A specific one or just one in general? Personally I'd have a Chipmaster(even a knackered variator one) if I wanted that size of lathe. I'm told that variator replacement works well with a modern vector control inverter since they do at least have a back gear.
A specific one that may come up shortly. I have thought about Chipmasters, but most are getting a bit long in the tooth now and even the ratty ones seem to go for ridiculous prices. However having said that, a particularly pristine Chippy was up for sale north of the border just recently - looked almost brand new.
Hi Peter, good luck with selling the Myford, with the description of the resoration you gave us you certainly should get some interest from the more knowlegeble. I will be interested in how active the market is as I may yet sell one of mine if the market place hasn't gone too "soft".

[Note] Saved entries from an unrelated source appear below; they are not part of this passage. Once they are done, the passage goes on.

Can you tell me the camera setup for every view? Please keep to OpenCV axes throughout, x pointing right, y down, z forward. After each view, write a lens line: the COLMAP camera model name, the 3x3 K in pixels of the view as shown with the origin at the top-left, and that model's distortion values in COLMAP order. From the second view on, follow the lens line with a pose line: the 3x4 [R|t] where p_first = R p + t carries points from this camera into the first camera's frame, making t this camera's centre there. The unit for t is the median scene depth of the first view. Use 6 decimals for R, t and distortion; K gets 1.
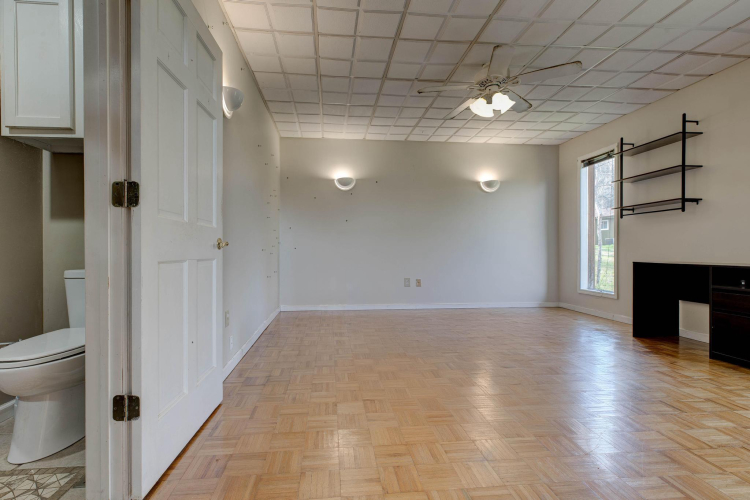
lens RADIAL K [[353.2, 0, 375.0], [0, 353.2, 250.0], [0, 0, 1]] dist [0.003531, 0.000069]
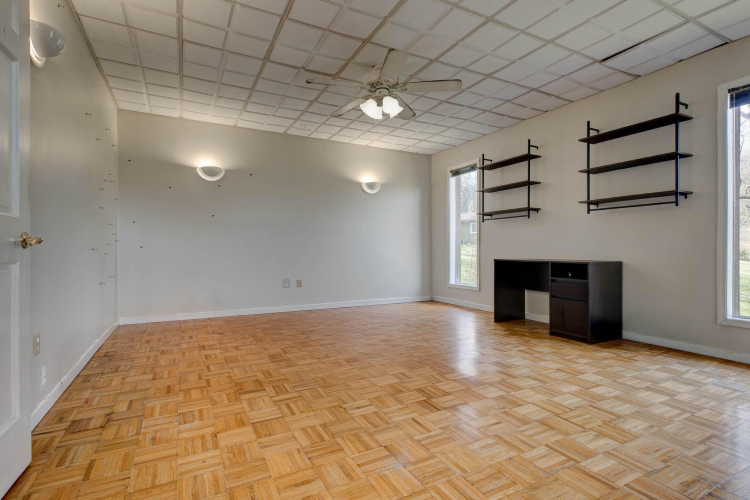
lens RADIAL K [[336.2, 0, 375.0], [0, 336.2, 250.0], [0, 0, 1]] dist [0.002599, -0.000116]
pose [[0.914762, -0.001005, 0.403993, -0.080609], [0.000056, 0.999997, 0.002362, -0.000279], [-0.403994, -0.002138, 0.914759, 0.116170]]
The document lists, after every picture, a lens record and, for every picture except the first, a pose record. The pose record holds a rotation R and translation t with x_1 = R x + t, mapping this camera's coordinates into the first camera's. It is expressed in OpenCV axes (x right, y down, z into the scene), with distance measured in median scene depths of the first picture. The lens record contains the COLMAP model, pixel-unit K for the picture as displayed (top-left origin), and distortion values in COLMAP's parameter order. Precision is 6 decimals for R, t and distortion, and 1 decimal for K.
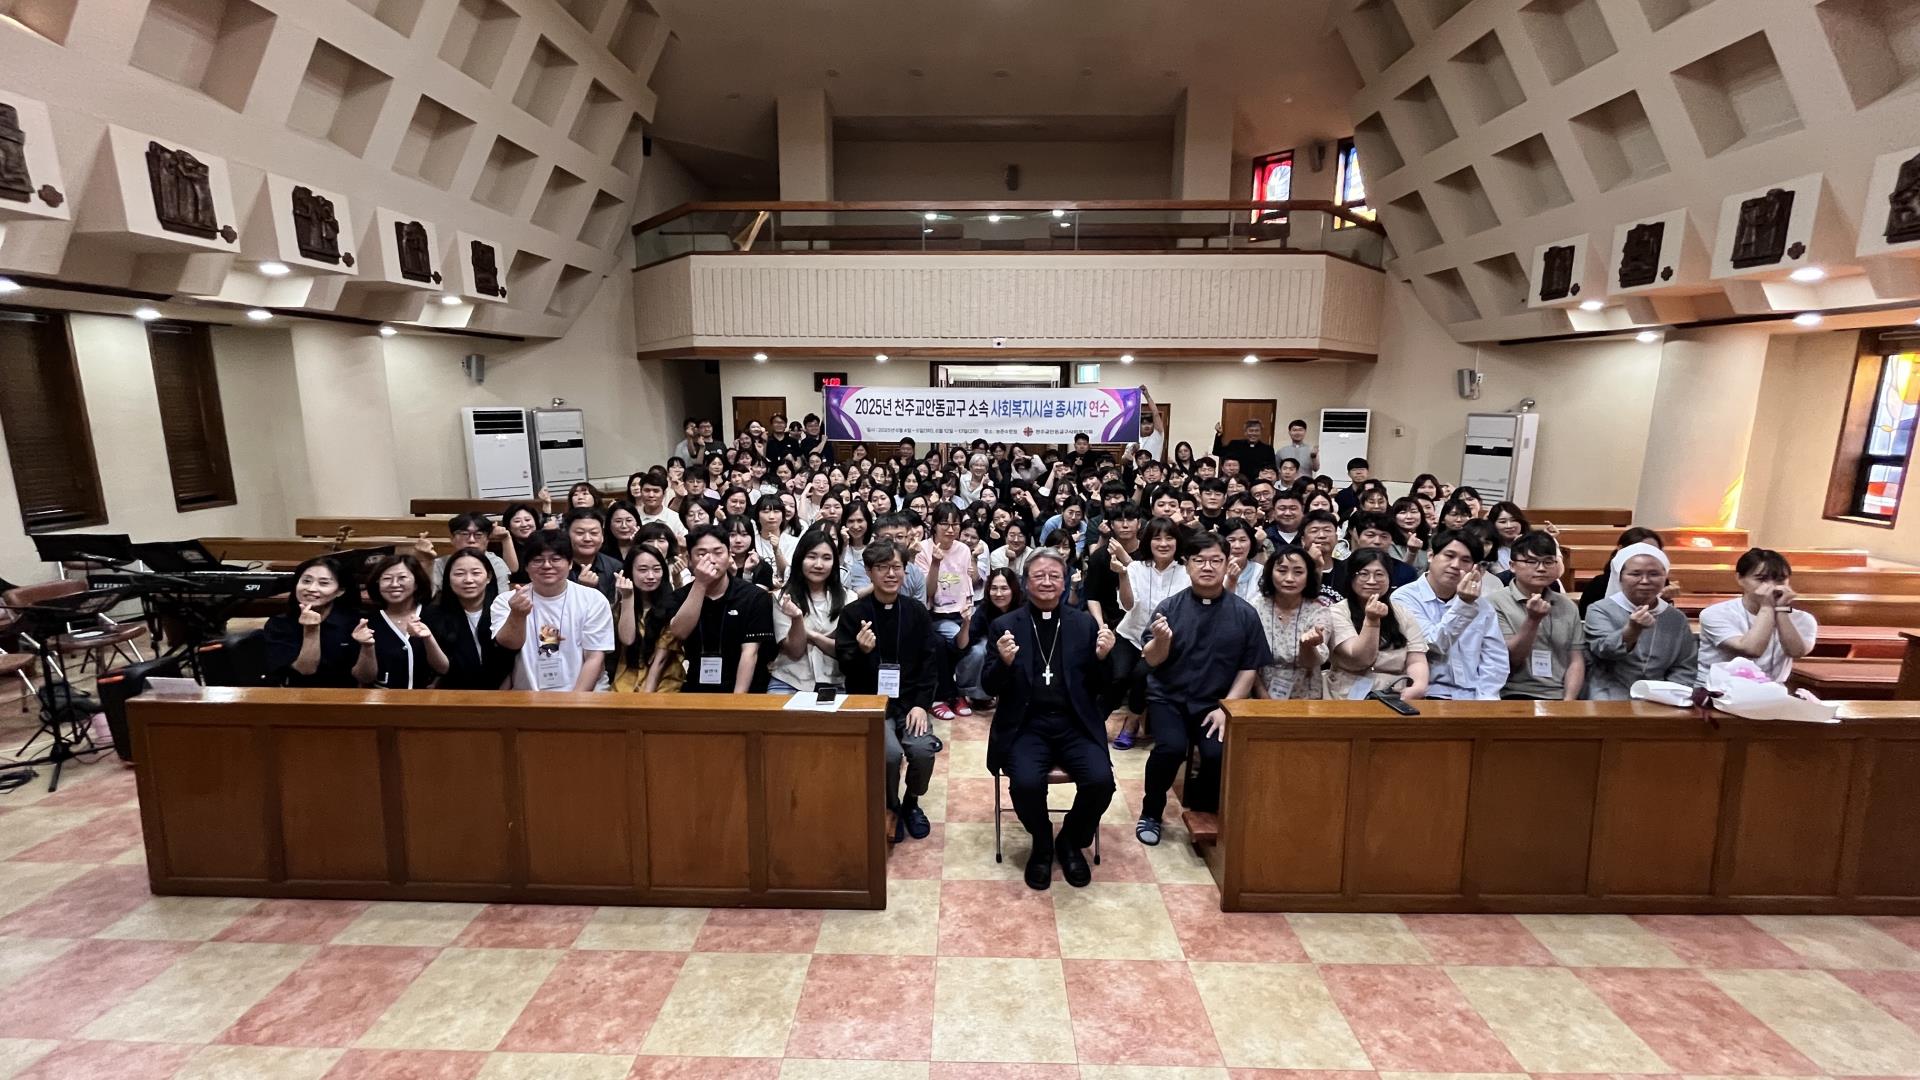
lens RADIAL K [[783.2, 0, 960.0], [0, 783.2, 540.0], [0, 0, 1]] dist [-0.003243, -0.000599]
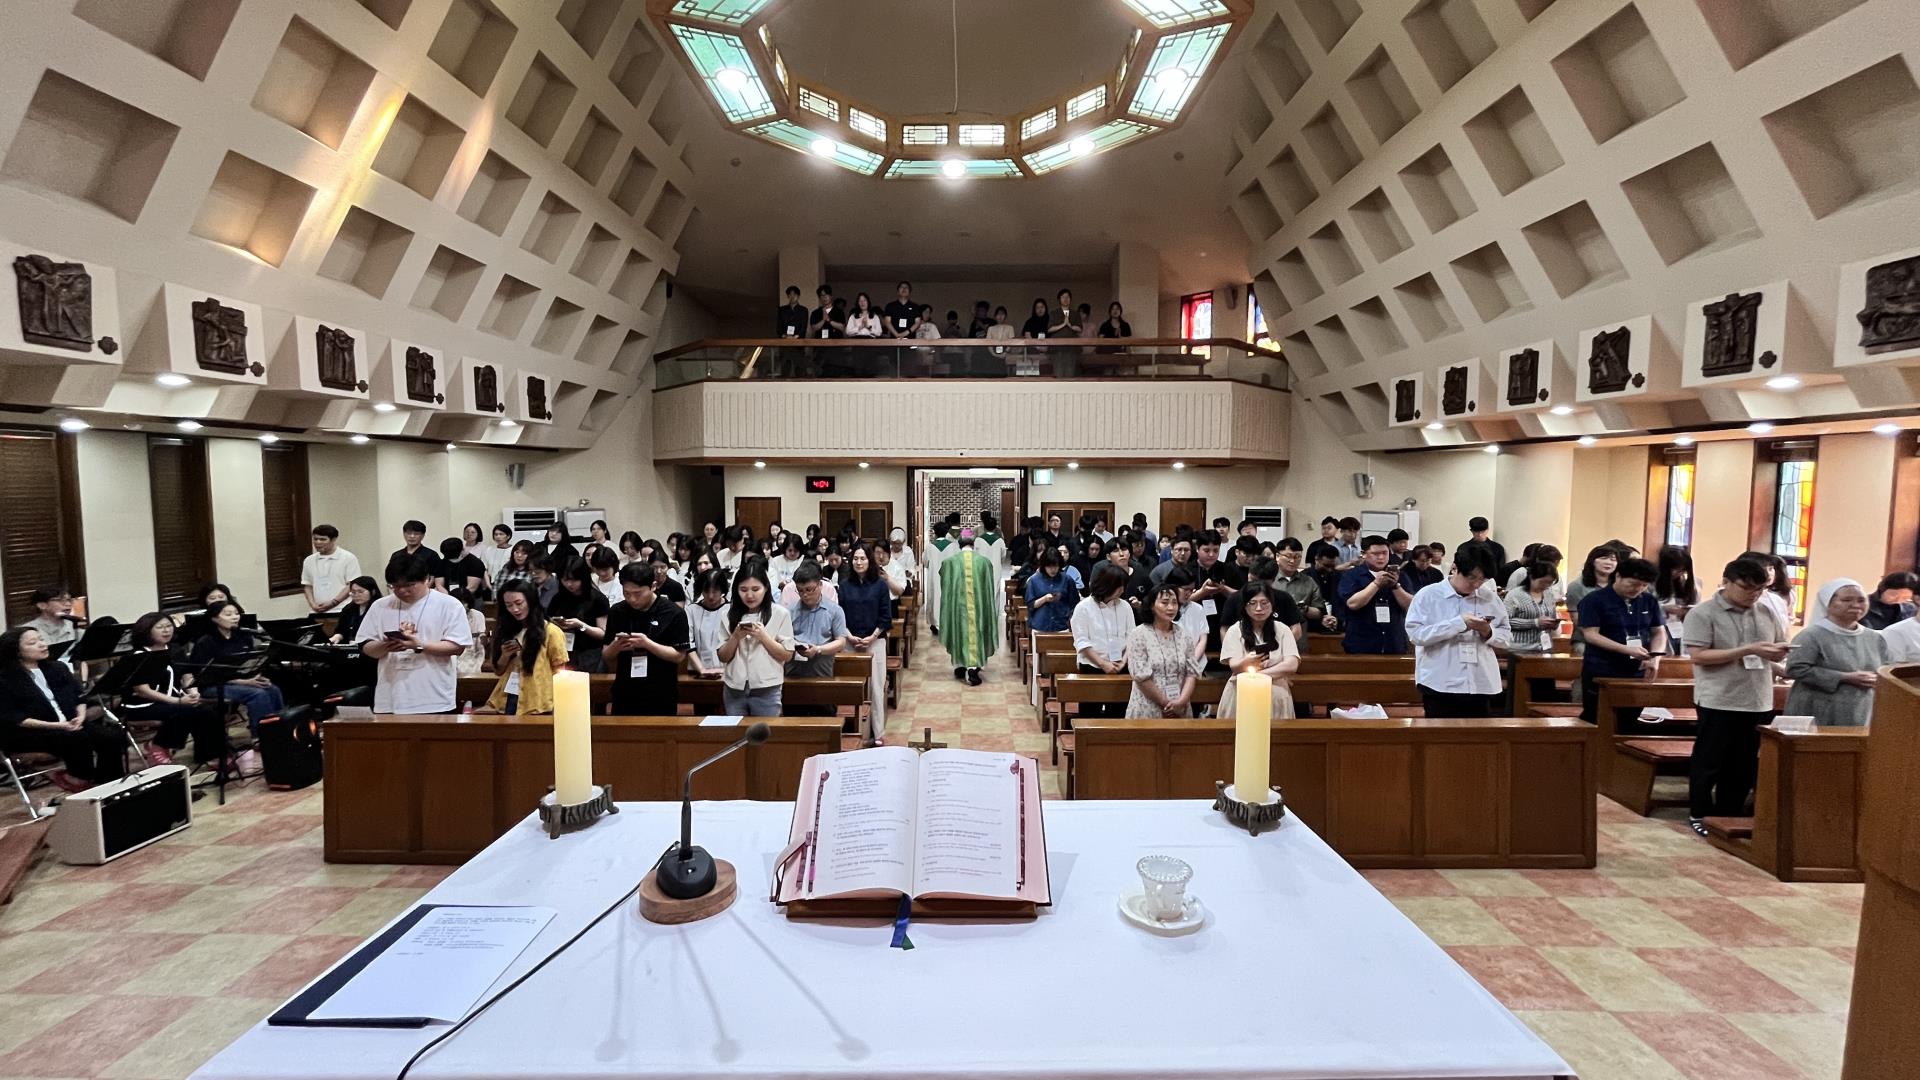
lens RADIAL K [[783.2, 0, 960.0], [0, 783.2, 540.0], [0, 0, 1]] dist [-0.003243, -0.000599]
pose [[0.999970, -0.003136, 0.007048, 0.039175], [0.003906, 0.993700, -0.112008, 0.011980], [-0.006653, 0.112032, 0.993682, -0.168104]]
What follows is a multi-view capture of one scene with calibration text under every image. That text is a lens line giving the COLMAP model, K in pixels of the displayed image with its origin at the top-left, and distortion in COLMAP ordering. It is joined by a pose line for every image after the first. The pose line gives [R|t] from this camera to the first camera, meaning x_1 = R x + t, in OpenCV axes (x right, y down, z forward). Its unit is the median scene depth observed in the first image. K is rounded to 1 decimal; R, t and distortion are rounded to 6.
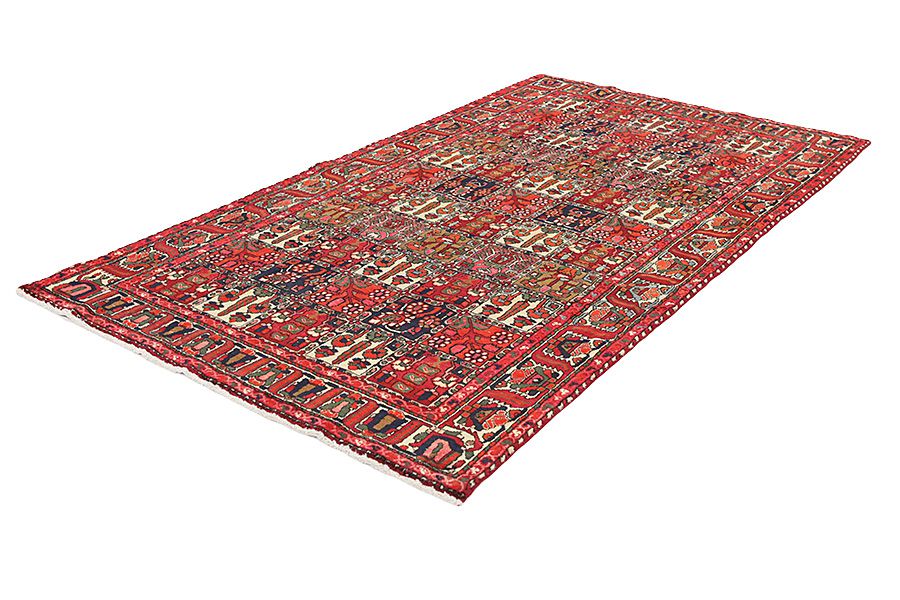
lens RADIAL K [[1019.1, 0, 450.0], [0, 1019.1, 300.0], [0, 0, 1]] dist [-0.060653, 0.000164]
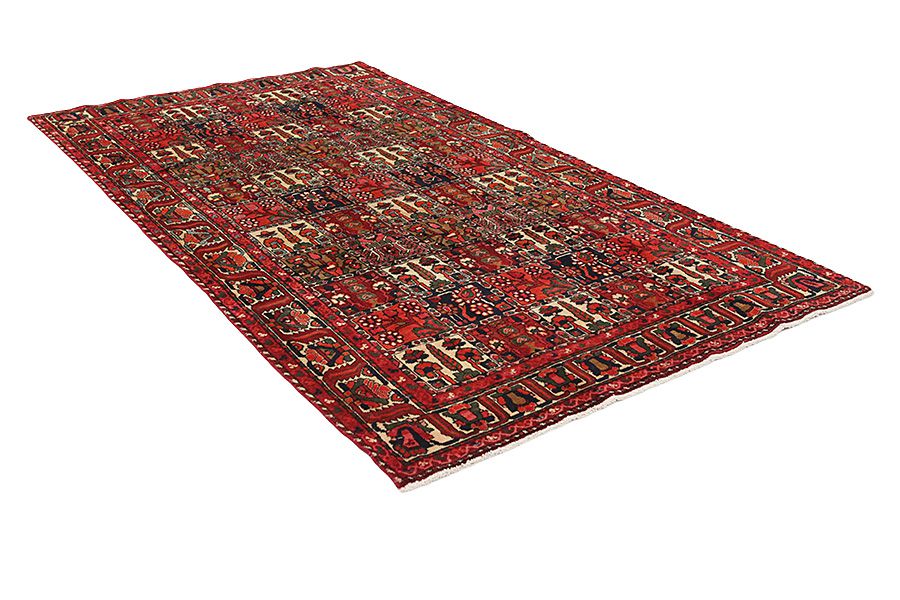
lens RADIAL K [[1019.1, 0, 450.0], [0, 1019.1, 300.0], [0, 0, 1]] dist [-0.060653, 0.000164]
pose [[-0.311639, 0.442901, -0.840666, 0.942849], [-0.463899, 0.701205, 0.541396, -0.602382], [0.829264, 0.558705, -0.013062, 1.153488]]
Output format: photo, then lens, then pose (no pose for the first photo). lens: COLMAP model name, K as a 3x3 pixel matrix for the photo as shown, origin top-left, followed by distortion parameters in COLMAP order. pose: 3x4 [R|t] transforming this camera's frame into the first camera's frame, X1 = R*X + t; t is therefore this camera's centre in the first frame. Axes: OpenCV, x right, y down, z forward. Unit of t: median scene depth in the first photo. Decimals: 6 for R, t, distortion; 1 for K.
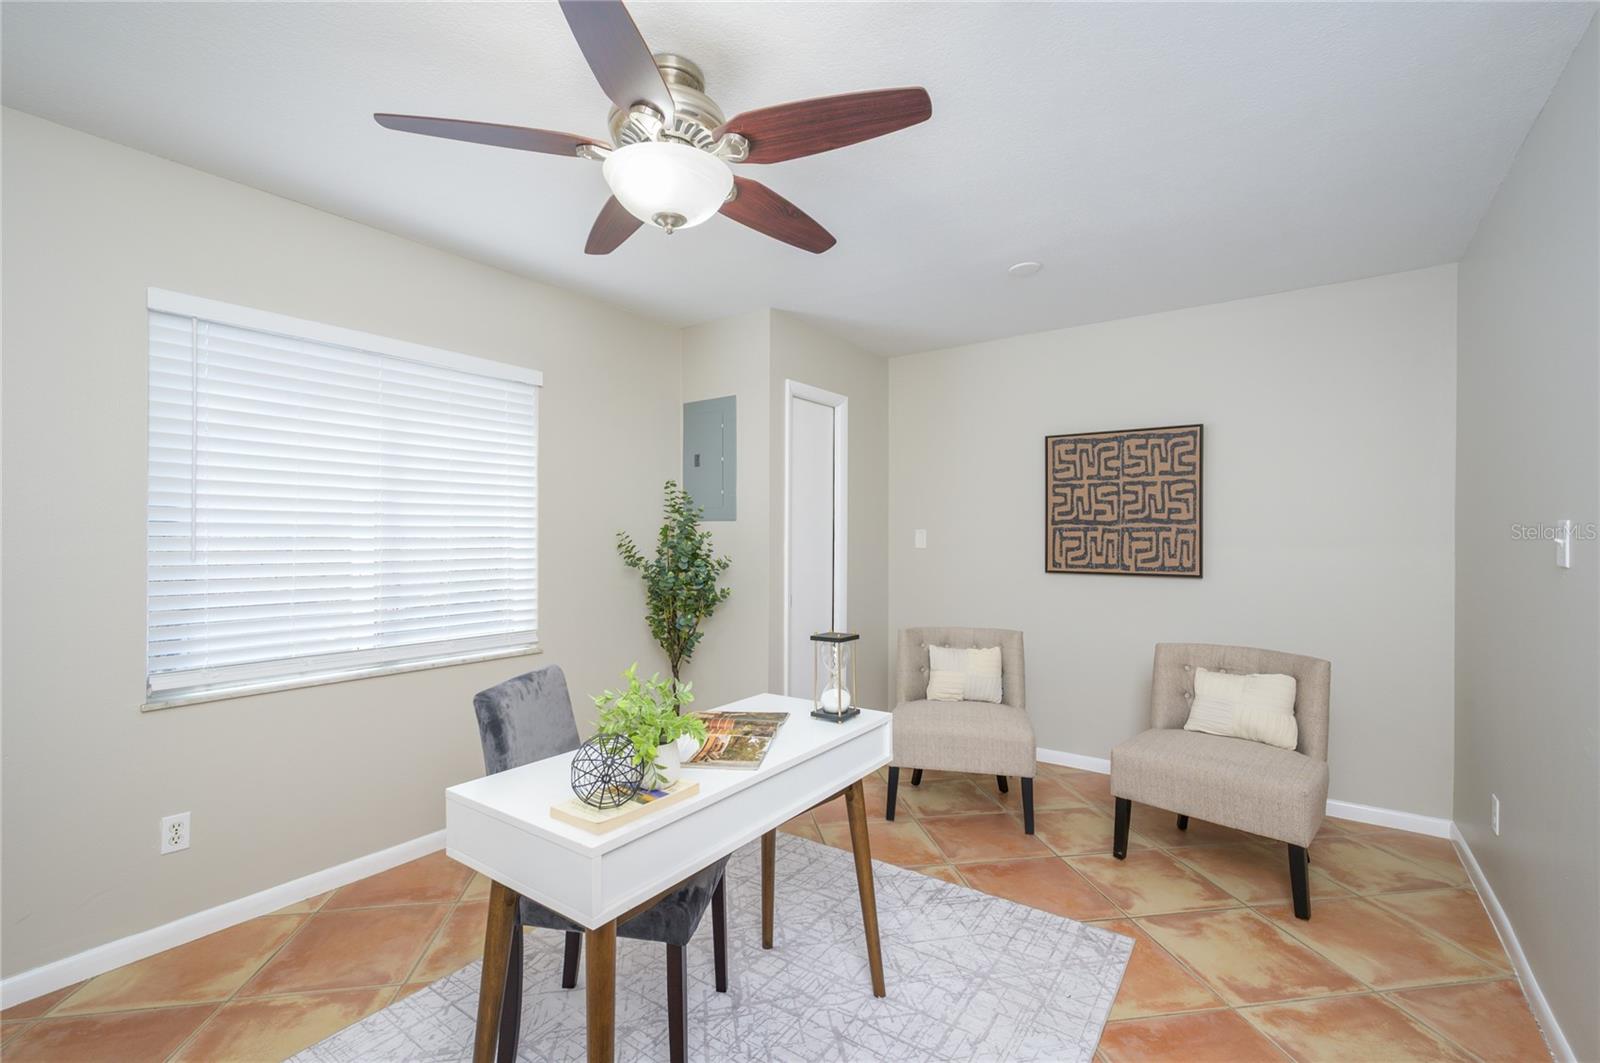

I must agree with Charles as I have always seen the Bantam as a bit of an "inbetween" lathe, between the Chipmaster (superb if in good condition and unfortunately rare these days) and the Student which I have a soft spot for as I did most of my training on them. A good Bantam though is a nice lathe even if a bit lightweight in Colchester terms; do make sure that it is a nice one though as restoration will not be as simple/cheap as the Myford. Good luck with your "upsize" I'm not yet ready to agree to "upgrade" from a good Myford :-)) VBG
The only two half decent machines Colchester ever made were the Chipmaster and the Magnum,especially the Chipmaster.Not a toolroom lathe in any sense of the word but a decent little lathe to use on a part time basis.The variator is it`s weak point but if you make a point of using the correct oil in it and always adjusting the speed up and down a bit every time you use it you will get good service out it. Mark
Ha, ha, very good John, as someone who rarely ventures north of Bristol it took me a little while to work out what Chat Moss was. Be fair though I didn't claim the Student was brilliant just that I had used them a lot and have become used to their many foibles. I suppose the telling point is that I haven't actually spent my own money on one. It's a bit like the old sweater I tend to wear when in the workshop, it's full of holes and has needed to be rescued from the bin a couple of times when my wife got fed up washing "that collection of holes", it's just so bl***dy comfortable though.
I know that you professionals rate Colchesters somewhat lower than we amateurs but I do think that a good one is a very reasonable "hobby" machine. While a bit irrelevant if Peter knows of a good Bantam that will be available and we all know good machines take a bit of finding and should be grabbed with both hands, most of my searching at that size was for a good Harrison M250 or M300. I found several very good ones but they were all very short on equipment and the cost of bits and pieces is frightening unless you are lucky on E-bay and I've never been lucky so didn't risk waiting.
Anyway must return to the original topic and I do believe that a well restored Myford (like Peters) would make a superb starting point for many so don't delay contact him today.
Seriously though, thanks for the plaudits Keith, cheque is in the post. Oddly enough as your penchant for Students comes from training on them, I did much of mine on Bantams. Whilst they don't have the huge metal removal rates that Mark needs from his machines, they are still very capable and I do remember taking a *huge* DOC on a Bantam with a ceramic bit at top speed and feed. This was late 70's/early 80's when they looked like a large asprin tablet, and we were being allowed to try them out instead of using the more usual HSS or Stellite.
Although not as rigid or speedy as a Chippy they are still good machines. Pretty robust carriage & apron, a sturdy bed if not as massive as the Chippy, and a decent spindle bore.
Much as I'd like a nice CVA as some of you lucky chaps out there have, lack of space, and finding a decent one for a decent price (like a Chipmaster) is a bit of a lottery.
Don`t want to poach the thread,but,I reckon that over 50% of Colchester`s sales to industry are based on the fact that most peoples first experience of a lathe after the Boxfords and Myfords at school were on Colchesters at college. I was lucky,went to a brand new tech as the first year of apprentices to get day release in the early sixties.All the lathes were Students apart from one Town Woodhouse.After trying both,I spent my time on the Town.Nobody else used it as it`s top speed was only 460rpm as opposed to the Student`s 1200rpm.In the forty odd years since,spent,using,repairing,buying and selling lathes,nothing I have seen has caused me to change my opinion that Colchesters are crap.All the newer ones(square heads) have going for them is a good paint job,which,unfortunately often blinds the buyer to the possibility that the rest of the machine is well worn.Experience has taught me that they usually are well worn,headstocks especially. Colchester appear to have been displaced in the colleges by the BSA Foremost lathe
which although built in China to BSA`s spec are selling like hotcakes. No apologies for the plug,BSA is a good British company who`s fast,efficient and friendly service puts most companies to shame. Mark.